Exercise: Whenever a line in the listing contains "Siege", copy that line.
Segment Start: Data shown
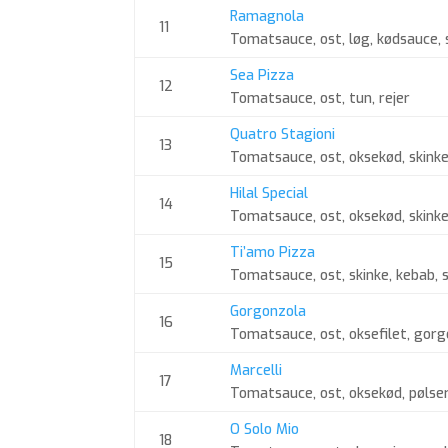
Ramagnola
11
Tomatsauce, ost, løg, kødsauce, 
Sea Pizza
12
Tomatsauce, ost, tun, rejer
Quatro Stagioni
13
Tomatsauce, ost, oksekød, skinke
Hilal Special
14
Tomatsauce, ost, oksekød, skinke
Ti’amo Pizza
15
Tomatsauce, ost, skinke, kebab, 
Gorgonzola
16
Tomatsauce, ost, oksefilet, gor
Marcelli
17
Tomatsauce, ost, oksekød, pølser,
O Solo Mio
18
Segment End: Data shown
Segment Start: Data shown
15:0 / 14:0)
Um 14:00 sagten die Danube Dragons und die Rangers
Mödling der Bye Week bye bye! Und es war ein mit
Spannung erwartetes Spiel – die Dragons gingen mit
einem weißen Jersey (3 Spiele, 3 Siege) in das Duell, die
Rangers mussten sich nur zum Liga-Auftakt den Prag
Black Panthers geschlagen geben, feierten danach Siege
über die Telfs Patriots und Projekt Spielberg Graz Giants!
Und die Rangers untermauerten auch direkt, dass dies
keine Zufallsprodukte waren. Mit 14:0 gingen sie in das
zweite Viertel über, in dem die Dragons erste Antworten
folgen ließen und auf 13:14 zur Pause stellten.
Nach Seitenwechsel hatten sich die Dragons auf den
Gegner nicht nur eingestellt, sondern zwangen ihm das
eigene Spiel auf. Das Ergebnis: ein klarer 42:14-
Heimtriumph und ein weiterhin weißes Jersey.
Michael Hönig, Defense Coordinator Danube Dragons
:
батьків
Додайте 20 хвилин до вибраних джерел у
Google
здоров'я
Segment End: Data shown
Segment Start: Data shown
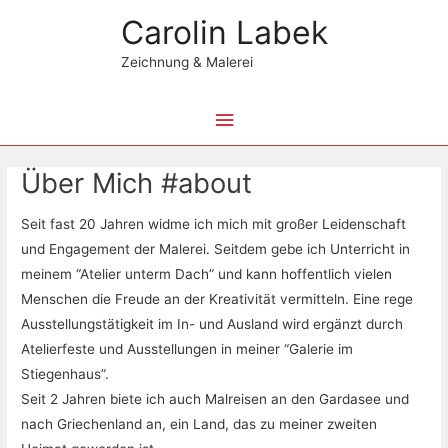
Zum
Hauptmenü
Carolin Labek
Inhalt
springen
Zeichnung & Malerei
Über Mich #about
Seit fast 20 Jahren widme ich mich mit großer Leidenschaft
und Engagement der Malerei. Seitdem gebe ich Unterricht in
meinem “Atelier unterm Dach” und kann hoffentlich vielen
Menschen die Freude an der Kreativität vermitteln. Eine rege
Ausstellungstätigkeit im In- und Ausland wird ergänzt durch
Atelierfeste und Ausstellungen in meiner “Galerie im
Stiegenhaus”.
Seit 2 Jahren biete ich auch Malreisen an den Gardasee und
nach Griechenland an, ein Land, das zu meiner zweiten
Segment End: Data shown
Written response:
einem weißen Jersey (3 Spiele, 3 Siege) in das Duell, die
Black Panthers geschlagen geben, feierten danach Siege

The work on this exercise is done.